The Community Foundation of Johnson County garnered a stellar increase in revenue over the past fiscal year, sparking community impact in a variety of areas through program funding.
Community Foundation of Johnson County Executive Director Michael Stoffregen said since the foundation was initially launched, it has seen positive results. The foundation had more than a $4 million increase in total revenue from $2,095,869 in 2012 to $6,212,346 in 2013.
“We went from no money [when we started] in 2000 to going now to $6 million,” Stoffregen said. “And that is credited to those who give to the foundation with the idea that they are supporting grants that will help us do good for the community.”
Arts and culture, education, environment, health and human services, public benefits, and society benefits are the five key areas Stoffregen said the foundation strives to support in Johnson County community organizations. More than 50 of those organizations received grants in the fiscal 2013, including the Neighborhood Centers of Johnson County and the Johnson County Historical Society.
The Neighborhood Centers was one of many organizations to reap benefits from this increase in revenue. Granted more than $9,000 to fund the Families and Schools Together Program — a program teaming up a member of the Neighborhood Center staff, a member of the School District staff, and a parent to be trained to facilitate the curriculum, the organization hopes to improve academic outcomes in district elementary schools.
Diane Dingbaum, associate director of the Neighborhood Centers, said she is thankful that the Community Foundation has pushed the program forward.
“[The Community Foundation] helps put resources right into our community and helps children and families that live in Johnson County,” Dingbaum said. “We haven’t started the project yet, but for us, it increases the opportunities that we can provide in the county; this is a pilot project for us, so it’s new and innovative, and we couldn’t have done it without funding specific for it.”
Johnson County Historical Society Executive Director Alexandra Drehman said the support of the Community Foundation has also greatly benefitted her group. The society was awarded roughly $1,000 to use towards supplies and counselor for the summer-camp program at the 1876 Coralville Schoolhouse on Fifth St.

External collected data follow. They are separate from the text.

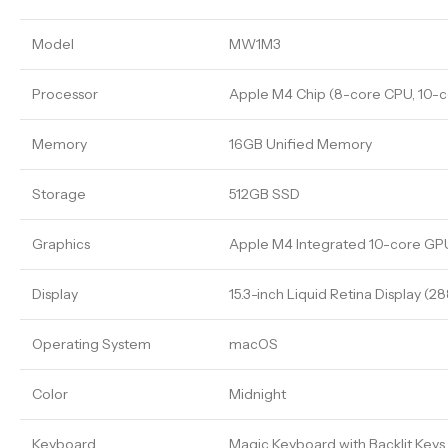
Model
MW1M3
Processor
Apple M4 Chip (8-core CPU, 10-c
Memory
16GB Unified Memory
Storage
512GB SSD
Graphics
Apple M4 Integrated 10-core GP
Display
15.3-inch Liquid Retina Display (2
Operating System
macOS
Color
Midnight
Keyboard
Magic Keyboard with Backlit Keys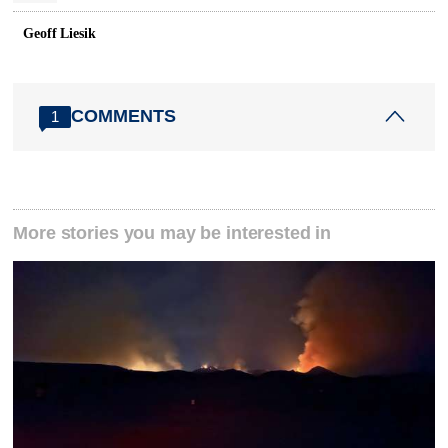
Geoff Liesik
COMMENTS
1
More stories you may be interested in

Drehman said she is pleased with the effect the grants have had on the historical society.
“I’ve only been here for 18 months but we’ve received funding from them for probably about four or five years,” she said. “Its support means a lot to us, and we really appreciate that it supports one of our most popular programs.”
Stoffregen credited the foundation’s surge in revenue to Endow Iowa Tax Credits — a program that’s goal is to intensify philanthropic involvement throughout the state by promising donors a 25 percent tax credits for their contributions.
“Our whole emphasis [in gaining support] in the last five years has been [for Endow Iowa],” Stoffregen said. “[The response form the community has been] very good; in fact that’s one of the reasons that I believe we’ve grown because the community has endorsed and developed our mission statement, which is to build endowments for the greater good.”
Stoffregen assumes the foundation’s investments should be close to $16 million as of Dec. 31.
For Drehman, the effect of the Community Foundation has had reaches beyond the Historical Society but to all of Johnson County.
“For Johnson County as a whole, [the Community Foundation] has a huge impact because it supports many different causes for the community, not just history,” Drehman said. “For us they also manage our endowment, and it’s really great for them to be able to do that for us because it is very large, so we are thankful for them in that way.”